#### Problem description
Output each record exactly as given. Leave out every picture.

•••••

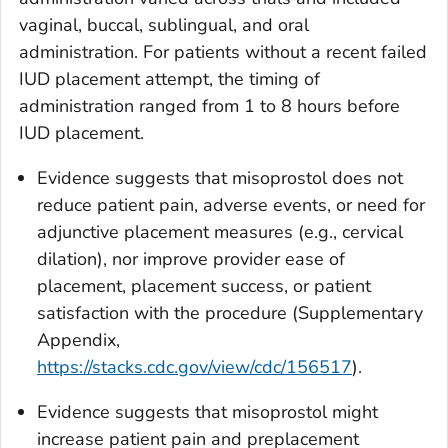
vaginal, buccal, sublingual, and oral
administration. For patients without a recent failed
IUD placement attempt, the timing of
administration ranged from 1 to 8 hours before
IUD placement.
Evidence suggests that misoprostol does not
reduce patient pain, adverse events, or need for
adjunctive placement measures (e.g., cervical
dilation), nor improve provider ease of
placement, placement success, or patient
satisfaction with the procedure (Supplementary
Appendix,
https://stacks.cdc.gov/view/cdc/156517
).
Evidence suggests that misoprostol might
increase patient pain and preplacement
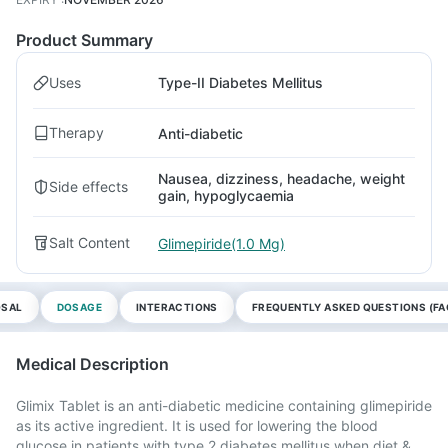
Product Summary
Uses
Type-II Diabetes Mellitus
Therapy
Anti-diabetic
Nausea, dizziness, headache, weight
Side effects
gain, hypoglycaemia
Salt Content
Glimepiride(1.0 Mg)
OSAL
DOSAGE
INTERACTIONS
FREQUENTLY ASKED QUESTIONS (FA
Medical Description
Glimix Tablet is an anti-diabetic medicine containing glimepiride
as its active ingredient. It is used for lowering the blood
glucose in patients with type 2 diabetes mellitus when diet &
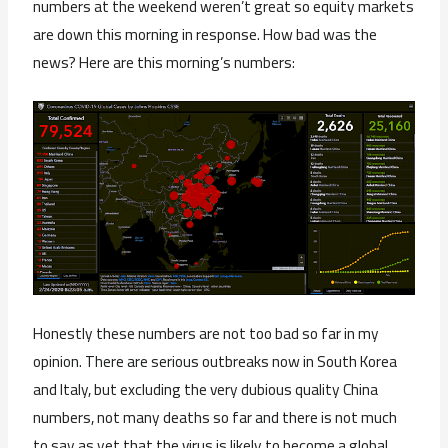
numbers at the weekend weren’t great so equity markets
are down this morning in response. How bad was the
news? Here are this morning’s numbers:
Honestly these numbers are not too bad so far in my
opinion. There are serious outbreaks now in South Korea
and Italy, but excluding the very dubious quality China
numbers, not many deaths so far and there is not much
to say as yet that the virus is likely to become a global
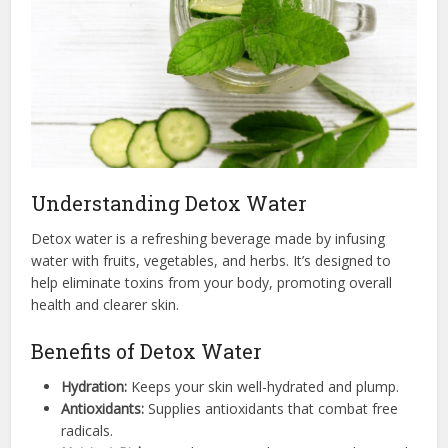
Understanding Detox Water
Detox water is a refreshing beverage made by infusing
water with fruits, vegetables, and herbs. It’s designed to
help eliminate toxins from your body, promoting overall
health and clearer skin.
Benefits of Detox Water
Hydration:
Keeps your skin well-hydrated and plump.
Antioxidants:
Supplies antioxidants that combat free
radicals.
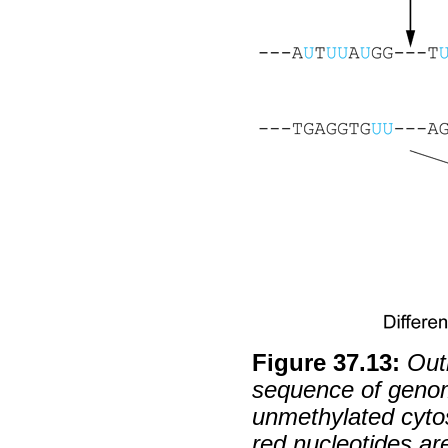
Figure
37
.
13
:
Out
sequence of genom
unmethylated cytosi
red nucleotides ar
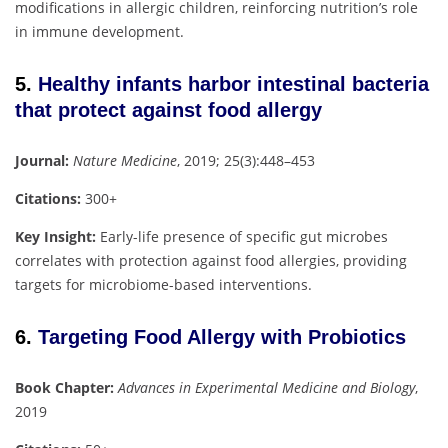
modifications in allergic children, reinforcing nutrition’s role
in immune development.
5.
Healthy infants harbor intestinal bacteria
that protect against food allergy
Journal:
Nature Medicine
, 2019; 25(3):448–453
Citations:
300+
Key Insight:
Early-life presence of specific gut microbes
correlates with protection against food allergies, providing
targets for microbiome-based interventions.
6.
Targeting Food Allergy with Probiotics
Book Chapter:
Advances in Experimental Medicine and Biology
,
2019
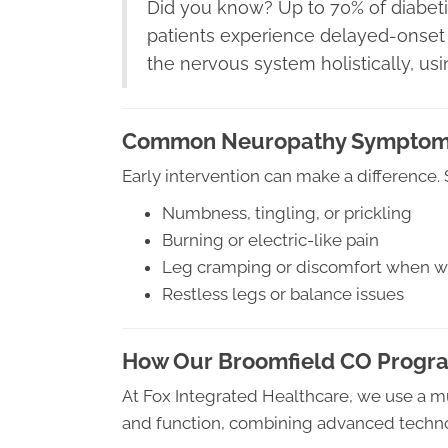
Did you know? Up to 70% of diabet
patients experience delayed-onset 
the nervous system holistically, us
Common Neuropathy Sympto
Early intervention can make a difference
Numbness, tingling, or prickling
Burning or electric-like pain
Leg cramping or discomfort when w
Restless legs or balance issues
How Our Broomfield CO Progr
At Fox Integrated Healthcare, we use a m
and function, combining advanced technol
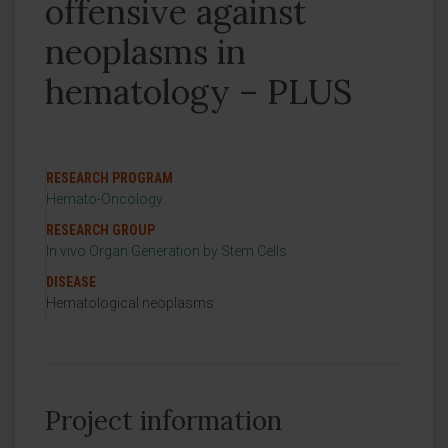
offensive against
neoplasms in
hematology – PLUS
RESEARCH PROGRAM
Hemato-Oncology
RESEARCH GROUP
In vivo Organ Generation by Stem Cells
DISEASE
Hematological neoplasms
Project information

•••••

#### Exercise result
vaginal, buccal, sublingual, and oral
administration. For patients without a recent failed
IUD placement attempt, the timing of
administration ranged from 1 to 8 hours before
IUD placement.
Evidence suggests that misoprostol does not
reduce patient pain, adverse events, or need for
adjunctive placement measures (e.g., cervical
dilation), nor improve provider ease of
placement, placement success, or patient
satisfaction with the procedure (Supplementary
Appendix,
https://stacks.cdc.gov/view/cdc/156517
).
Evidence suggests that misoprostol might
increase patient pain and preplacement
Product Summary
Uses
Type-II Diabetes Mellitus
Therapy
Anti-diabetic
Nausea, dizziness, headache, weight
Side effects
gain, hypoglycaemia
Salt Content
Glimepiride(1.0 Mg)
OSAL
DOSAGE
INTERACTIONS
FREQUENTLY ASKED QUESTIONS (FA
Medical Description
Glimix Tablet is an anti-diabetic medicine containing glimepiride
as its active ingredient. It is used for lowering the blood
glucose in patients with type 2 diabetes mellitus when diet &
numbers at the weekend weren’t great so equity markets
are down this morning in response. How bad was the
news? Here are this morning’s numbers:
Honestly these numbers are not too bad so far in my
opinion. There are serious outbreaks now in South Korea
and Italy, but excluding the very dubious quality China
numbers, not many deaths so far and there is not much
to say as yet that the virus is likely to become a global
Understanding Detox Water
Detox water is a refreshing beverage made by infusing
water with fruits, vegetables, and herbs. It’s designed to
help eliminate toxins from your body, promoting overall
health and clearer skin.
Benefits of Detox Water
Hydration:
Keeps your skin well-hydrated and plump.
Antioxidants:
Supplies antioxidants that combat free
radicals.
Figure
37
.
13
:
Out
sequence of genom
unmethylated cytosi
red nucleotides ar
modifications in allergic children, reinforcing nutrition’s role
in immune development.
5.
Healthy infants harbor intestinal bacteria
that protect against food allergy
Journal:
Nature Medicine
, 2019; 25(3):448–453
Citations:
300+
Key Insight:
Early-life presence of specific gut microbes
correlates with protection against food allergies, providing
targets for microbiome-based interventions.
6.
Targeting Food Allergy with Probiotics
Book Chapter:
Advances in Experimental Medicine and Biology
,
2019
Did you know? Up to 70% of diabet
patients experience delayed-onset 
the nervous system holistically, us
Common Neuropathy Sympto
Early intervention can make a difference
Numbness, tingling, or prickling
Burning or electric-like pain
Leg cramping or discomfort when w
Restless legs or balance issues
How Our Broomfield CO Progr
At Fox Integrated Healthcare, we use a m
and function, combining advanced technol
offensive against
neoplasms in
hematology – PLUS
RESEARCH PROGRAM
Hemato-Oncology
RESEARCH GROUP
In vivo Organ Generation by Stem Cells
DISEASE
Hematological neoplasms
Project information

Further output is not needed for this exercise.